Data listing Block Start

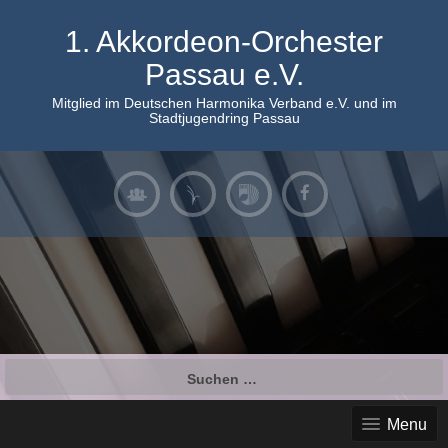
Skip
to
1. Akkordeon-Orchester
content
Passau e.V.
Mitglied im Deutschen Harmonika Verband e.V. und im
Stadtjugendring Passau
Suchen
nach:
Menu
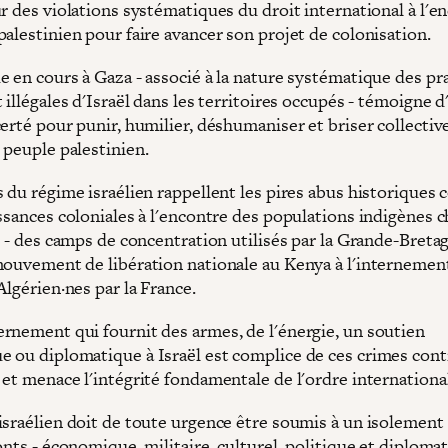
r des violations systématiques du droit international à l'e
alestinien pour faire avancer son projet de colonisation.
e en cours à Gaza - associé à la nature systématique des pr
 illégales d'Israël dans les territoires occupés - témoigne d
certé pour punir, humilier, déshumaniser et briser collectiv
 peuple palestinien.
s du régime israélien rappellent les pires abus historiques
issances coloniales à l'encontre des populations indigènes 
r - des camps de concentration utilisés par la Grande-Breta
mouvement de libération nationale au Kenya à l'internemen
Algérien·nes par la France.
rnement qui fournit des armes, de l'énergie, un soutien
 ou diplomatique à Israël est complice de ces crimes cont
et menace l'intégrité fondamentale de l'ordre international
israélien doit de toute urgence être soumis à un isolement 
onts - économique, militaire, culturel, politique et diplomat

Data listing Block End

**Task:** Retype all the data exactly; skip the pictures.

**Exercise solution:**
Skip
to
1. Akkordeon-Orchester
content
Passau e.V.
Mitglied im Deutschen Harmonika Verband e.V. und im
Stadtjugendring Passau
Suchen
nach:
Menu
r des violations systématiques du droit international à l'e
alestinien pour faire avancer son projet de colonisation.
e en cours à Gaza - associé à la nature systématique des pr
 illégales d'Israël dans les territoires occupés - témoigne d
certé pour punir, humilier, déshumaniser et briser collectiv
 peuple palestinien.
s du régime israélien rappellent les pires abus historiques
issances coloniales à l'encontre des populations indigènes 
r - des camps de concentration utilisés par la Grande-Breta
mouvement de libération nationale au Kenya à l'internemen
Algérien·nes par la France.
rnement qui fournit des armes, de l'énergie, un soutien
 ou diplomatique à Israël est complice de ces crimes cont
et menace l'intégrité fondamentale de l'ordre international
israélien doit de toute urgence être soumis à un isolement 
onts - économique, militaire, culturel, politique et diplomat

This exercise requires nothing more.